_Task item_:
Write out exactly the lines that run from the one containing "For every layout element, output its label, transcribe" to the end of the entries below, with both end lines included.

■ ■ ■

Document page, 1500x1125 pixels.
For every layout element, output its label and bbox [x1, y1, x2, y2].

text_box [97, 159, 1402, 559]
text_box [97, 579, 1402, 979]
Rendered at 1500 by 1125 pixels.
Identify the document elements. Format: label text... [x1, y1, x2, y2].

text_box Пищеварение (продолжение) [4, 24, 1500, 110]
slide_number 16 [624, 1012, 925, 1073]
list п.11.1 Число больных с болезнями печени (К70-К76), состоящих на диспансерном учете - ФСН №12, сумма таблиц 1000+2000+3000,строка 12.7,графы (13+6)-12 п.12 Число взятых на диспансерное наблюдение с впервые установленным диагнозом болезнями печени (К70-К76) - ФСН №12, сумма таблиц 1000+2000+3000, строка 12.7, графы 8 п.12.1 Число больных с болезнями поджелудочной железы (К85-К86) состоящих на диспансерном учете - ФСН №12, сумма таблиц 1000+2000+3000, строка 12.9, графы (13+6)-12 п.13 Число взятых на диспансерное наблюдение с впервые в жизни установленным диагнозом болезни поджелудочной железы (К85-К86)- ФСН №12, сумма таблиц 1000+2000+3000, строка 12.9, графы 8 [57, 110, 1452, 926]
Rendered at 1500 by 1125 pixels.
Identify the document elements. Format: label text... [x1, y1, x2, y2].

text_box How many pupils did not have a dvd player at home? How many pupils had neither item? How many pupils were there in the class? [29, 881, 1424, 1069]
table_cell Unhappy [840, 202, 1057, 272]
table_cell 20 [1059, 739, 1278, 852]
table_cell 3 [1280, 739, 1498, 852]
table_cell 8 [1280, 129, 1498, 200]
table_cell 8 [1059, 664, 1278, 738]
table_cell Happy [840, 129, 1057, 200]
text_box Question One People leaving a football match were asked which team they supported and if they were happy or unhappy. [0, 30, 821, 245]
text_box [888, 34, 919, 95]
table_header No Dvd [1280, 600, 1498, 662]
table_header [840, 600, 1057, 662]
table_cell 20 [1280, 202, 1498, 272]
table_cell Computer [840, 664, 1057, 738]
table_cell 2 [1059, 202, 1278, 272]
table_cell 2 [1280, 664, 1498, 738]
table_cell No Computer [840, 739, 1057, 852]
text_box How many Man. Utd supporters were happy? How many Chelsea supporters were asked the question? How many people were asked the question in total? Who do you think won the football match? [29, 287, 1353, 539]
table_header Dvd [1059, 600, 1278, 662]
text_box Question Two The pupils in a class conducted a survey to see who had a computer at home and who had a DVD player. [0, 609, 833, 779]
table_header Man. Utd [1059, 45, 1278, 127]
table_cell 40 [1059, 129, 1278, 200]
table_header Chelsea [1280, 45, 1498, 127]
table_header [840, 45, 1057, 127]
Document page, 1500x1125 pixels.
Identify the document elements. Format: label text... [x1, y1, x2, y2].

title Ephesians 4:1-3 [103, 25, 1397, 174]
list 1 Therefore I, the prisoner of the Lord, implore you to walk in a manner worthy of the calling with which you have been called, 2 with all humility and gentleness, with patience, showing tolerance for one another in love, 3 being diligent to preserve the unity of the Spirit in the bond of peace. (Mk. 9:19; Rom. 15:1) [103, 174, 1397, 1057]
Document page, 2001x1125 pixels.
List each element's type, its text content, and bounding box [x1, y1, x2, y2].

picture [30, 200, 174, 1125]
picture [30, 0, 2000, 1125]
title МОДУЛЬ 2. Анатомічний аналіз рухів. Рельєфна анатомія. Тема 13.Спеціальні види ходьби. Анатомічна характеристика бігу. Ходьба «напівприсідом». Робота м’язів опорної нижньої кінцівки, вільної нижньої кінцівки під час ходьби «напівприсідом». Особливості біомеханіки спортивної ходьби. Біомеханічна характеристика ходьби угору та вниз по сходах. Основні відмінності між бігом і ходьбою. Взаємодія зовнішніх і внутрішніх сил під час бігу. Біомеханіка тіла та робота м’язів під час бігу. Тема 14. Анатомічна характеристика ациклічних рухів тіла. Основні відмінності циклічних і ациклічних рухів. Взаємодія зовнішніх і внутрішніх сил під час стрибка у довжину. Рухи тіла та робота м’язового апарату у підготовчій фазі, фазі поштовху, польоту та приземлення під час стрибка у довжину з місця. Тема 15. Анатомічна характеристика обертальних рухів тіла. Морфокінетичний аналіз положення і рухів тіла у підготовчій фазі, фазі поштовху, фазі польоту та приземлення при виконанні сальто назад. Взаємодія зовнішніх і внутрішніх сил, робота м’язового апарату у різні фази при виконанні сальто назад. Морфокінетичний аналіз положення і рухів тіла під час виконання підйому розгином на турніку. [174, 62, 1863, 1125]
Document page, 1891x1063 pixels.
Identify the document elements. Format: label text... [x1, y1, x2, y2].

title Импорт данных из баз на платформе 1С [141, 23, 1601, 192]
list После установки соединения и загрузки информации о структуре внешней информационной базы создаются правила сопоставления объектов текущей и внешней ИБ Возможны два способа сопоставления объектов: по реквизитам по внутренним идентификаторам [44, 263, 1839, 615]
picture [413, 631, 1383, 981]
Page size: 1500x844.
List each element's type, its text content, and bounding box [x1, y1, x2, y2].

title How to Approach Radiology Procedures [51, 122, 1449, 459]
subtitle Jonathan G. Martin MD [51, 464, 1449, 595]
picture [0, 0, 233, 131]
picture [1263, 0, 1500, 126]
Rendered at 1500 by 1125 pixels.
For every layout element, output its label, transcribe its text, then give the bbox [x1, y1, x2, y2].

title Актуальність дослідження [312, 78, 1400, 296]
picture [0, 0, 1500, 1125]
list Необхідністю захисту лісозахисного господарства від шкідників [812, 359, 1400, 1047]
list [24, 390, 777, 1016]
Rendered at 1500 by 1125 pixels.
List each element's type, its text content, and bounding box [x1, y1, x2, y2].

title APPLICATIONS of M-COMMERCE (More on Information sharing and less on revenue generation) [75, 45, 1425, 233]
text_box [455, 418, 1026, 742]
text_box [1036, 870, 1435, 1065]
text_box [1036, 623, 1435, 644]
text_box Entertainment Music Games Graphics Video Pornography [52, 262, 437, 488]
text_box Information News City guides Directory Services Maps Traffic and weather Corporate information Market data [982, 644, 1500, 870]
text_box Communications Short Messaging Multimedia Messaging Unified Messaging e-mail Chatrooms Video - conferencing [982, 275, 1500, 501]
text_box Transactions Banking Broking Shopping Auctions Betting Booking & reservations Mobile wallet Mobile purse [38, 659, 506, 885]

■ ■ ■

_Task output_:
For every layout element, output its label, transcribe its text, then give the bbox [x1, y1, x2, y2].

title Актуальність дослідження [312, 78, 1400, 296]
picture [0, 0, 1500, 1125]
list Необхідністю захисту лісозахисного господарства від шкідників [812, 359, 1400, 1047]
list [24, 390, 777, 1016]
Rendered at 1500 by 1125 pixels.
List each element's type, its text content, and bounding box [x1, y1, x2, y2].

title APPLICATIONS of M-COMMERCE (More on Information sharing and less on revenue generation) [75, 45, 1425, 233]
text_box [455, 418, 1026, 742]
text_box [1036, 870, 1435, 1065]
text_box [1036, 623, 1435, 644]
text_box Entertainment Music Games Graphics Video Pornography [52, 262, 437, 488]
text_box Information News City guides Directory Services Maps Traffic and weather Corporate information Market data [982, 644, 1500, 870]
text_box Communications Short Messaging Multimedia Messaging Unified Messaging e-mail Chatrooms Video - conferencing [982, 275, 1500, 501]
text_box Transactions Banking Broking Shopping Auctions Betting Booking & reservations Mobile wallet Mobile purse [38, 659, 506, 885]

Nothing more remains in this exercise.